● DATA
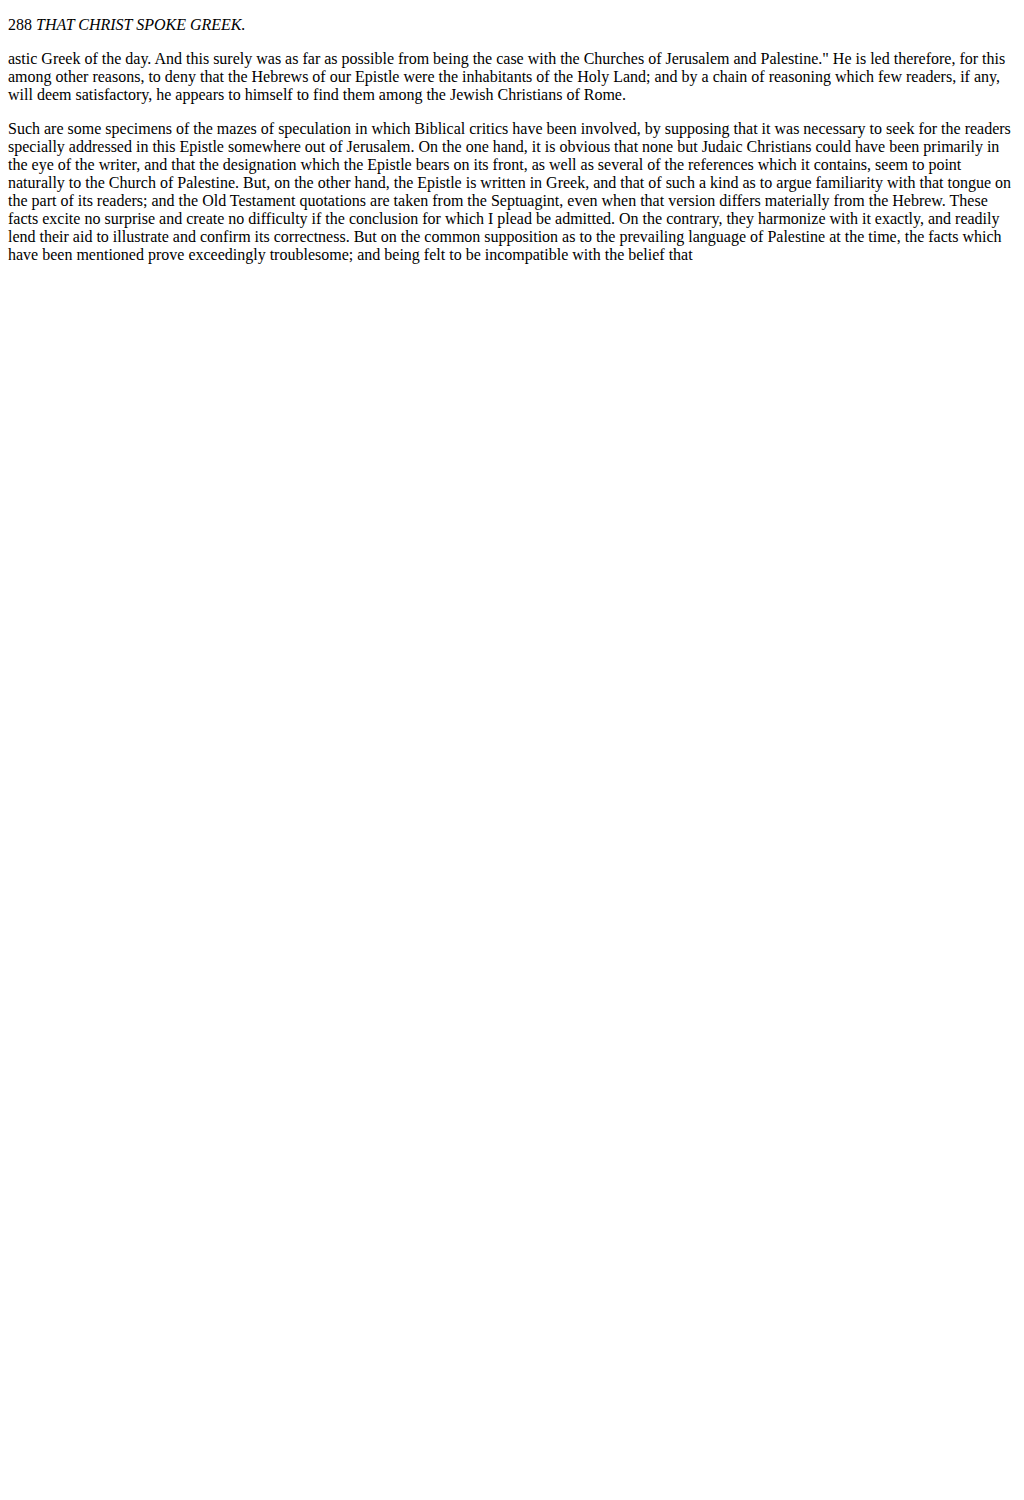288 THAT CHRIST SPOKE GREEK.
astic Greek of the day. And this surely was as far as possible from being the case with the Churches of Jerusalem and Palestine." He is led therefore, for this among other reasons, to deny that the Hebrews of our Epistle were the inhabitants of the Holy Land; and by a chain of reasoning which few readers, if any, will deem satisfactory, he appears to himself to find them among the Jewish Christians of Rome.
Such are some specimens of the mazes of speculation in which Biblical critics have been involved, by supposing that it was necessary to seek for the readers specially addressed in this Epistle somewhere out of Jerusalem. On the one hand, it is obvious that none but Judaic Christians could have been primarily in the eye of the writer, and that the designation which the Epistle bears on its front, as well as several of the references which it contains, seem to point naturally to the Church of Palestine. But, on the other hand, the Epistle is written in Greek, and that of such a kind as to argue familiarity with that tongue on the part of its readers; and the Old Testament quotations are taken from the Septuagint, even when that version differs materially from the Hebrew. These facts excite no surprise and create no difficulty if the conclusion for which I plead be admitted. On the contrary, they harmonize with it exactly, and readily lend their aid to illustrate and confirm its correctness. But on the common supposition as to the prevailing language of Palestine at the time, the facts which have been mentioned prove exceedingly troublesome; and being felt to be incompatible with the belief that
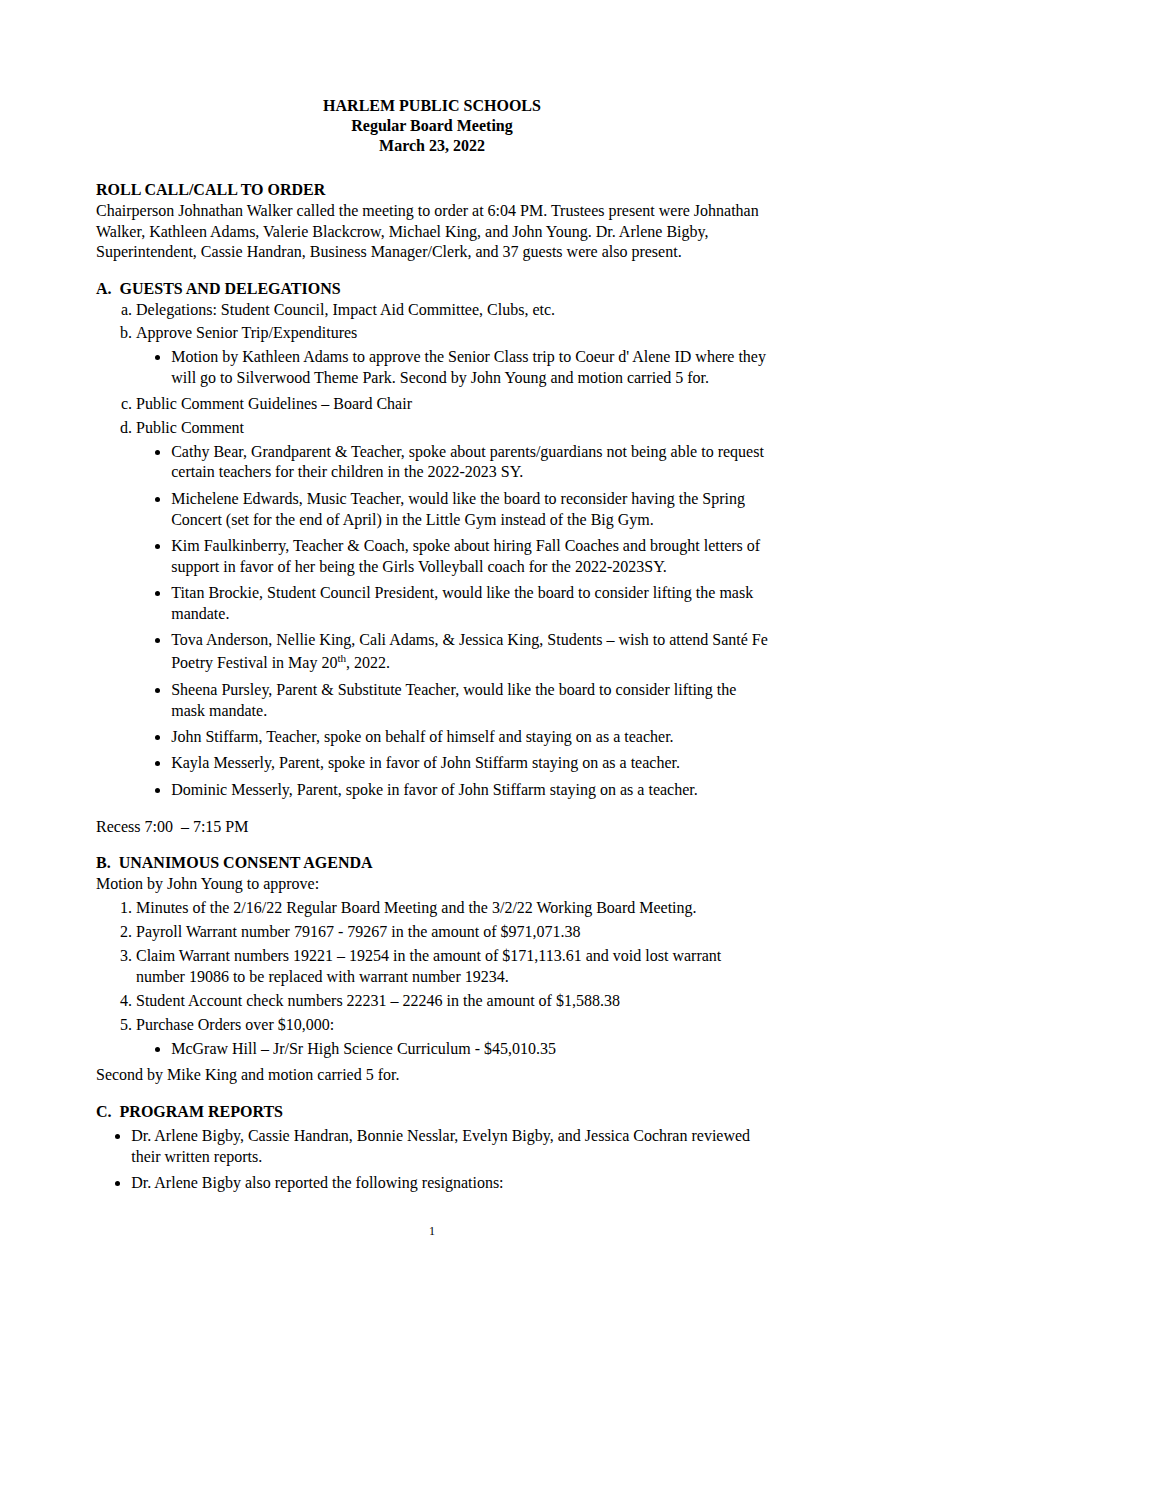HARLEM PUBLIC SCHOOLS
Regular Board Meeting
March 23, 2022
Roll Call/Call to Order
Chairperson Johnathan Walker called the meeting to order at 6:04 PM. Trustees present were Johnathan Walker, Kathleen Adams, Valerie Blackcrow, Michael King, and John Young. Dr. Arlene Bigby, Superintendent, Cassie Handran, Business Manager/Clerk, and 37 guests were also present.
A. Guests and Delegations
Delegations: Student Council, Impact Aid Committee, Clubs, etc.
Approve Senior Trip/Expenditures
Motion by Kathleen Adams to approve the Senior Class trip to Coeur d' Alene ID where they will go to Silverwood Theme Park. Second by John Young and motion carried 5 for.
Public Comment Guidelines – Board Chair
Public Comment
Cathy Bear, Grandparent & Teacher, spoke about parents/guardians not being able to request certain teachers for their children in the 2022-2023 SY.
Michelene Edwards, Music Teacher, would like the board to reconsider having the Spring Concert (set for the end of April) in the Little Gym instead of the Big Gym.
Kim Faulkinberry, Teacher & Coach, spoke about hiring Fall Coaches and brought letters of support in favor of her being the Girls Volleyball coach for the 2022-2023SY.
Titan Brockie, Student Council President, would like the board to consider lifting the mask mandate.
Tova Anderson, Nellie King, Cali Adams, & Jessica King, Students – wish to attend Santé Fe Poetry Festival in May 20th, 2022.
Sheena Pursley, Parent & Substitute Teacher, would like the board to consider lifting the mask mandate.
John Stiffarm, Teacher, spoke on behalf of himself and staying on as a teacher.
Kayla Messerly, Parent, spoke in favor of John Stiffarm staying on as a teacher.
Dominic Messerly, Parent, spoke in favor of John Stiffarm staying on as a teacher.
Recess 7:00 – 7:15 PM
B. Unanimous Consent Agenda
Motion by John Young to approve:
Minutes of the 2/16/22 Regular Board Meeting and the 3/2/22 Working Board Meeting.
Payroll Warrant number 79167 - 79267 in the amount of $971,071.38
Claim Warrant numbers 19221 – 19254 in the amount of $171,113.61 and void lost warrant number 19086 to be replaced with warrant number 19234.
Student Account check numbers 22231 – 22246 in the amount of $1,588.38
Purchase Orders over $10,000:
McGraw Hill – Jr/Sr High Science Curriculum - $45,010.35
Second by Mike King and motion carried 5 for.
C. Program Reports
Dr. Arlene Bigby, Cassie Handran, Bonnie Nesslar, Evelyn Bigby, and Jessica Cochran reviewed their written reports.
Dr. Arlene Bigby also reported the following resignations:
1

● TRY IT
Set down the data above exactly as written. Omit the pictures.

● WRITTEN SOLUTION
288 THAT CHRIST SPOKE GREEK.
astic Greek of the day. And this surely was as far as possible from being the case with the Churches of Jerusalem and Palestine." He is led therefore, for this among other reasons, to deny that the Hebrews of our Epistle were the inhabitants of the Holy Land; and by a chain of reasoning which few readers, if any, will deem satisfactory, he appears to himself to find them among the Jewish Christians of Rome.
Such are some specimens of the mazes of speculation in which Biblical critics have been involved, by supposing that it was necessary to seek for the readers specially addressed in this Epistle somewhere out of Jerusalem. On the one hand, it is obvious that none but Judaic Christians could have been primarily in the eye of the writer, and that the designation which the Epistle bears on its front, as well as several of the references which it contains, seem to point naturally to the Church of Palestine. But, on the other hand, the Epistle is written in Greek, and that of such a kind as to argue familiarity with that tongue on the part of its readers; and the Old Testament quotations are taken from the Septuagint, even when that version differs materially from the Hebrew. These facts excite no surprise and create no difficulty if the conclusion for which I plead be admitted. On the contrary, they harmonize with it exactly, and readily lend their aid to illustrate and confirm its correctness. But on the common supposition as to the prevailing language of Palestine at the time, the facts which have been mentioned prove exceedingly troublesome; and being felt to be incompatible with the belief that
HARLEM PUBLIC SCHOOLS
Regular Board Meeting
March 23, 2022
Roll Call/Call to Order
Chairperson Johnathan Walker called the meeting to order at 6:04 PM. Trustees present were Johnathan Walker, Kathleen Adams, Valerie Blackcrow, Michael King, and John Young. Dr. Arlene Bigby, Superintendent, Cassie Handran, Business Manager/Clerk, and 37 guests were also present.
A. Guests and Delegations
Delegations: Student Council, Impact Aid Committee, Clubs, etc.
Approve Senior Trip/Expenditures
Motion by Kathleen Adams to approve the Senior Class trip to Coeur d' Alene ID where they will go to Silverwood Theme Park. Second by John Young and motion carried 5 for.
Public Comment Guidelines – Board Chair
Public Comment
Cathy Bear, Grandparent & Teacher, spoke about parents/guardians not being able to request certain teachers for their children in the 2022-2023 SY.
Michelene Edwards, Music Teacher, would like the board to reconsider having the Spring Concert (set for the end of April) in the Little Gym instead of the Big Gym.
Kim Faulkinberry, Teacher & Coach, spoke about hiring Fall Coaches and brought letters of support in favor of her being the Girls Volleyball coach for the 2022-2023SY.
Titan Brockie, Student Council President, would like the board to consider lifting the mask mandate.
Tova Anderson, Nellie King, Cali Adams, & Jessica King, Students – wish to attend Santé Fe Poetry Festival in May 20th, 2022.
Sheena Pursley, Parent & Substitute Teacher, would like the board to consider lifting the mask mandate.
John Stiffarm, Teacher, spoke on behalf of himself and staying on as a teacher.
Kayla Messerly, Parent, spoke in favor of John Stiffarm staying on as a teacher.
Dominic Messerly, Parent, spoke in favor of John Stiffarm staying on as a teacher.
Recess 7:00 – 7:15 PM
B. Unanimous Consent Agenda
Motion by John Young to approve:
Minutes of the 2/16/22 Regular Board Meeting and the 3/2/22 Working Board Meeting.
Payroll Warrant number 79167 - 79267 in the amount of $971,071.38
Claim Warrant numbers 19221 – 19254 in the amount of $171,113.61 and void lost warrant number 19086 to be replaced with warrant number 19234.
Student Account check numbers 22231 – 22246 in the amount of $1,588.38
Purchase Orders over $10,000:
McGraw Hill – Jr/Sr High Science Curriculum - $45,010.35
Second by Mike King and motion carried 5 for.
C. Program Reports
Dr. Arlene Bigby, Cassie Handran, Bonnie Nesslar, Evelyn Bigby, and Jessica Cochran reviewed their written reports.
Dr. Arlene Bigby also reported the following resignations:
1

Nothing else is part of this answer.